3 minute read
GRACE WARREN-PAGE
from 2021 Anthology and Catalogue: Select Works by 2021 YoungArts Honorable Mention and Merit Winners
by YoungArts
Creative Nonfiction | South Carolina Governor's School for the Arts and Humanities, Greenville, SC
Katie and Kenny Leave for Miami on Their Wedding Night, 1969: A Photograph
1. They sit in a car with velvet red interior, slouching in the backseat like teenagers, so close together their shoulders overlap, Illinois stars overhead.
2. My grandmother’s name is Katie and she marries a man named Kenny. They meet in a mall in Illinois.
3. He works at a piano shop. She works at the Belks next door.
4. They fall in love and marry in the spring of 1969.
5. The window of the car is cracked just enough for a camera to capture their smiles, the velvet, their silky black hair, Kenny’s suit, Katie’s dress, everything highlighted by the bright flash.

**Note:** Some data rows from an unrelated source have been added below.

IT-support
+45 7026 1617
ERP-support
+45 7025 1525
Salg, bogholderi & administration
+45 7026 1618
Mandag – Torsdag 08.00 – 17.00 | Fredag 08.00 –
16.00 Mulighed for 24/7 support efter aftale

6. You can see the twinkle in their eyes.
7. Right before they slide into the back of the car, they wrap a piece of vanilla cake in plastic wrap, trying not to destroy the flower fondant and white buttercream icing.
8. She probably has cake under her nails.
9. I wonder if she is uncomfortable when her friends and family watch Kenny lick the cake off her fingers in the middle of the church.
10. I would be uncomfortable.
11. My grandmother’s hair is long and black and thick, frizzy from the humidity and lace wedding dress; Kenny’s moptop has grown since the engagement but his goatee is groomed.
12. Kenny’s hand is frozen in mid-wave, saying goodbye to everything he knew, leaving for Miami to become a singer at the Holiday Inn, to become a star.
13. Katie doesn’t wave goodbye. She just smiles. She doesn’t look afraid to leave.
14. (I would be afraid to leave everything behind, to get into a car and leave my hometown and my sisters and the little church on the top of the hill and my father’s homemade peach ice cream.)
15. But she knows in Miami she will dance on the ballroom carpet until she slips off her favorite black heels and ties her hair up, watches Kenny sing every night in the HUNTERS LOUNGE, Tuesday through Saturday, 9 PM till 1 AM.
16. Every night, a cigarette balances between her two fingers (the wives of the jazz singers always smoke). She likes the way the smoke leaves her mouth and fills the room while she dances barefoot and sings along to The Beatles, Bob Dylan, and Elvis.
17. Her smile is perfect.
18. Kenny dies a couple years after the wedding.
19. In the car she isn’t prepared for death.
20. She is thinking about Kenny and leaving the Illinois stars she has become so familiar with.
21. She never marries again. She quits smoking. She can’t taste another piece of vanilla cake.
22. I wonder if she ever watches the video tapes of him singing after the funeral. Maybe she hides them in a box in the attic. Maybe she shows her daughters. Of course they don’t remember him.
23. I find the picture, the newlyweds sitting in the red seats in the middle of the clear Illinois night, in a box tucked in the garage.
24. Kenny waves, his mouth is open, almost like he is saying “goodbye.” It is my favorite part of the picture because it seems alive and moving. I can hear the voice I never heard.
25. I imagine after the picture is taken, someone starts the car and drives them away to a cheap hotel room somewhere. Kenny probably sings, Katie probably points at different stars, gives them random, mysterious names.